## Directions for this task
Could you copy every record exactly, leaving the pictures behind?

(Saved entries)
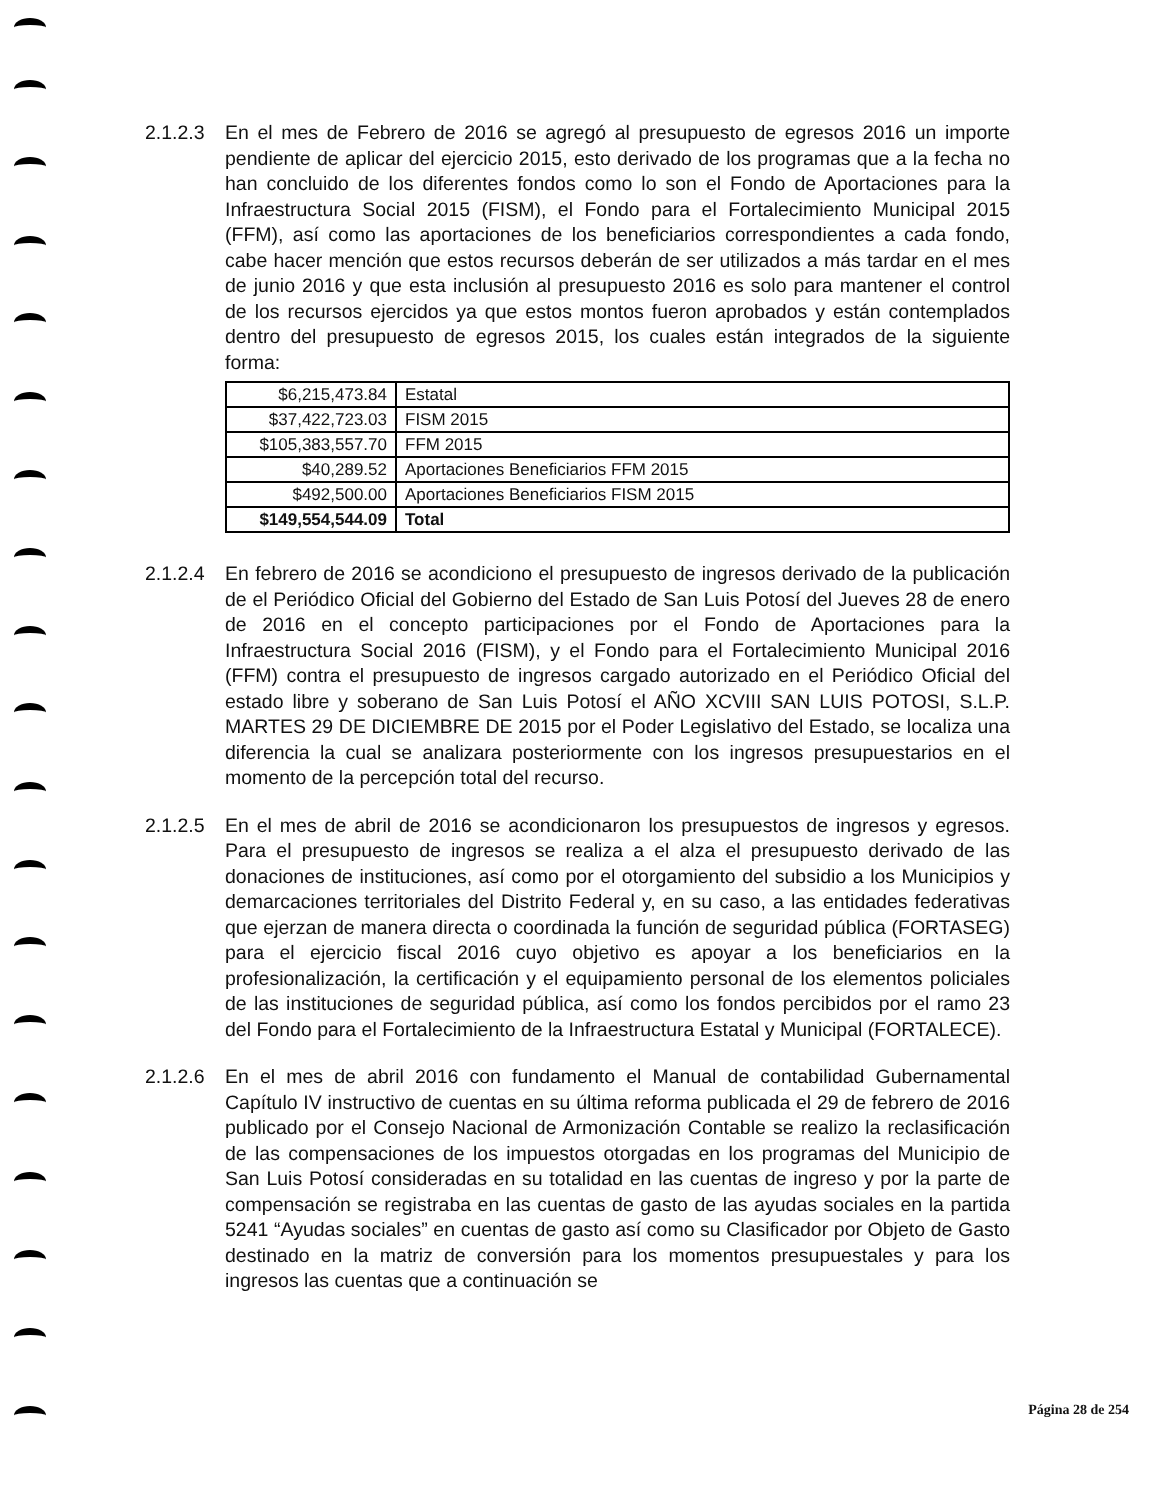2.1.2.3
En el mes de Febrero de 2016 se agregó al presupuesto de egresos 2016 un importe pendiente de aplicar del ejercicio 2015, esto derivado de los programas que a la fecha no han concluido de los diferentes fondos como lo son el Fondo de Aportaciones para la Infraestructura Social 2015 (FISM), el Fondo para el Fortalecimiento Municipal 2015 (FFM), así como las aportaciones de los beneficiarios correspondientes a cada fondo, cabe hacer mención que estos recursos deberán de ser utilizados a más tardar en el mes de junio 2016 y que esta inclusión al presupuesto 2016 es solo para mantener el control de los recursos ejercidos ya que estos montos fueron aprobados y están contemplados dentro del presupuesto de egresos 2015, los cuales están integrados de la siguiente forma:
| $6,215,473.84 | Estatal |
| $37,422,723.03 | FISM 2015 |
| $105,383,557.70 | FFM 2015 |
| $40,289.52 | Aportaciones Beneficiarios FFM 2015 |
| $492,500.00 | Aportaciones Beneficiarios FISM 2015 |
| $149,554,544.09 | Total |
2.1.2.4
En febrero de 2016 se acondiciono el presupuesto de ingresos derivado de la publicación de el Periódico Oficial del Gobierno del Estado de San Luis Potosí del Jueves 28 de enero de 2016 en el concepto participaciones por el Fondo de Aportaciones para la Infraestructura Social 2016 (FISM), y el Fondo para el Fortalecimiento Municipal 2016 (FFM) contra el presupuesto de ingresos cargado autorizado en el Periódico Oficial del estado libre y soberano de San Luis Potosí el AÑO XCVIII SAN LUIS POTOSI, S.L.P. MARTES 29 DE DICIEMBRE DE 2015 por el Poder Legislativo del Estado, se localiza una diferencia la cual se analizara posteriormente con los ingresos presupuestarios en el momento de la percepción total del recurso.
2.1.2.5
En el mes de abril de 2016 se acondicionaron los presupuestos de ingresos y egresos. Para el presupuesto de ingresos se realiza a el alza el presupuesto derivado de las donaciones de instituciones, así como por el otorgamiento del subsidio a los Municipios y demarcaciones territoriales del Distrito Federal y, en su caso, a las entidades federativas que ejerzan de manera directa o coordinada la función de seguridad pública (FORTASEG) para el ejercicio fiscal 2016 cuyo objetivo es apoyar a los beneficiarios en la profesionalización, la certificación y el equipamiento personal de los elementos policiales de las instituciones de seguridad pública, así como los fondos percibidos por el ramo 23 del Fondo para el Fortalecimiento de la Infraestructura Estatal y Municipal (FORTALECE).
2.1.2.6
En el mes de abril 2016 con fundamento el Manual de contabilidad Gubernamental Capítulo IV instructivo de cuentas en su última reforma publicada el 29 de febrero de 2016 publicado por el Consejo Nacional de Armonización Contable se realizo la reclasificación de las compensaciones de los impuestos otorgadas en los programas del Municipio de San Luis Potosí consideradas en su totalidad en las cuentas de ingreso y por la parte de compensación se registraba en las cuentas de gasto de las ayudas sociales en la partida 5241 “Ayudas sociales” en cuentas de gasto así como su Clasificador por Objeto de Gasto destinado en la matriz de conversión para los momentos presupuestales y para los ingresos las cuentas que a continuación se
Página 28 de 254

## Solution to this exercise
2.1.2.3
En el mes de Febrero de 2016 se agregó al presupuesto de egresos 2016 un importe pendiente de aplicar del ejercicio 2015, esto derivado de los programas que a la fecha no han concluido de los diferentes fondos como lo son el Fondo de Aportaciones para la Infraestructura Social 2015 (FISM), el Fondo para el Fortalecimiento Municipal 2015 (FFM), así como las aportaciones de los beneficiarios correspondientes a cada fondo, cabe hacer mención que estos recursos deberán de ser utilizados a más tardar en el mes de junio 2016 y que esta inclusión al presupuesto 2016 es solo para mantener el control de los recursos ejercidos ya que estos montos fueron aprobados y están contemplados dentro del presupuesto de egresos 2015, los cuales están integrados de la siguiente forma:
| $6,215,473.84 | Estatal |
| $37,422,723.03 | FISM 2015 |
| $105,383,557.70 | FFM 2015 |
| $40,289.52 | Aportaciones Beneficiarios FFM 2015 |
| $492,500.00 | Aportaciones Beneficiarios FISM 2015 |
| $149,554,544.09 | Total |
2.1.2.4
En febrero de 2016 se acondiciono el presupuesto de ingresos derivado de la publicación de el Periódico Oficial del Gobierno del Estado de San Luis Potosí del Jueves 28 de enero de 2016 en el concepto participaciones por el Fondo de Aportaciones para la Infraestructura Social 2016 (FISM), y el Fondo para el Fortalecimiento Municipal 2016 (FFM) contra el presupuesto de ingresos cargado autorizado en el Periódico Oficial del estado libre y soberano de San Luis Potosí el AÑO XCVIII SAN LUIS POTOSI, S.L.P. MARTES 29 DE DICIEMBRE DE 2015 por el Poder Legislativo del Estado, se localiza una diferencia la cual se analizara posteriormente con los ingresos presupuestarios en el momento de la percepción total del recurso.
2.1.2.5
En el mes de abril de 2016 se acondicionaron los presupuestos de ingresos y egresos. Para el presupuesto de ingresos se realiza a el alza el presupuesto derivado de las donaciones de instituciones, así como por el otorgamiento del subsidio a los Municipios y demarcaciones territoriales del Distrito Federal y, en su caso, a las entidades federativas que ejerzan de manera directa o coordinada la función de seguridad pública (FORTASEG) para el ejercicio fiscal 2016 cuyo objetivo es apoyar a los beneficiarios en la profesionalización, la certificación y el equipamiento personal de los elementos policiales de las instituciones de seguridad pública, así como los fondos percibidos por el ramo 23 del Fondo para el Fortalecimiento de la Infraestructura Estatal y Municipal (FORTALECE).
2.1.2.6
En el mes de abril 2016 con fundamento el Manual de contabilidad Gubernamental Capítulo IV instructivo de cuentas en su última reforma publicada el 29 de febrero de 2016 publicado por el Consejo Nacional de Armonización Contable se realizo la reclasificación de las compensaciones de los impuestos otorgadas en los programas del Municipio de San Luis Potosí consideradas en su totalidad en las cuentas de ingreso y por la parte de compensación se registraba en las cuentas de gasto de las ayudas sociales en la partida 5241 “Ayudas sociales” en cuentas de gasto así como su Clasificador por Objeto de Gasto destinado en la matriz de conversión para los momentos presupuestales y para los ingresos las cuentas que a continuación se
Página 28 de 254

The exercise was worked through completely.